─── PROVIDED RECORDS ───

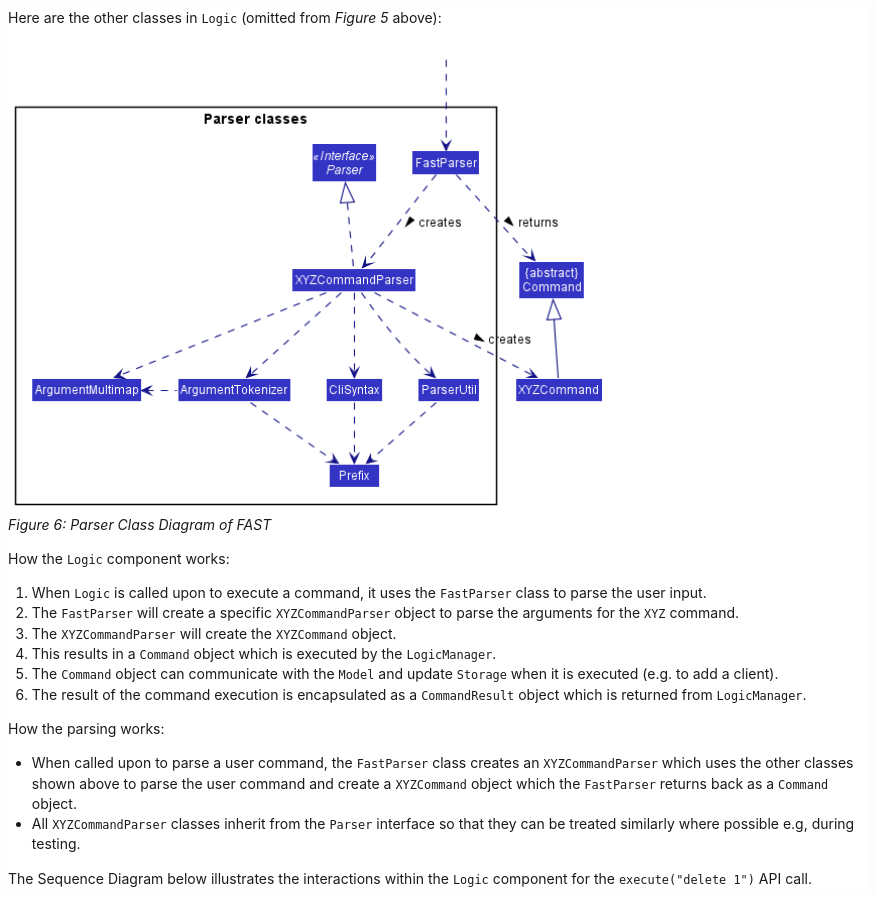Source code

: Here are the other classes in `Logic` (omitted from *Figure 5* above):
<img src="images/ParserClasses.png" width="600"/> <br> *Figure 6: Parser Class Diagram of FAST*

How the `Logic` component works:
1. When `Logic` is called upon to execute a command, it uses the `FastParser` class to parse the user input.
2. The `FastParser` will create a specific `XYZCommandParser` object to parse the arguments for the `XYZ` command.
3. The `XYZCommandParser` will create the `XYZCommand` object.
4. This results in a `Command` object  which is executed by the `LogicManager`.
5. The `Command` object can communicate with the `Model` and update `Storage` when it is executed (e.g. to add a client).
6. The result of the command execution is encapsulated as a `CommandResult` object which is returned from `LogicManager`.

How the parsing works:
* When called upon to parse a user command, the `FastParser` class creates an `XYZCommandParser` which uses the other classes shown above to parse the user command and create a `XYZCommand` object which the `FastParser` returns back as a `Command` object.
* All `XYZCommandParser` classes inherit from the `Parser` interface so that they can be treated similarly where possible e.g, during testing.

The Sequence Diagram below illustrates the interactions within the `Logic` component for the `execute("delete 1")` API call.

───

HOW TO COMPLETE THIS TASK:
Copy out the lines of the records starting with the line containing "How the parsing" and going on through the line containing "When called upon", both included.

WRITTEN REPLY:
How the parsing works:
* When called upon to parse a user command, the `FastParser` class creates an `XYZCommandParser` which uses the other classes shown above to parse the user command and create a `XYZCommand` object which the `FastParser` returns back as a `Command` object.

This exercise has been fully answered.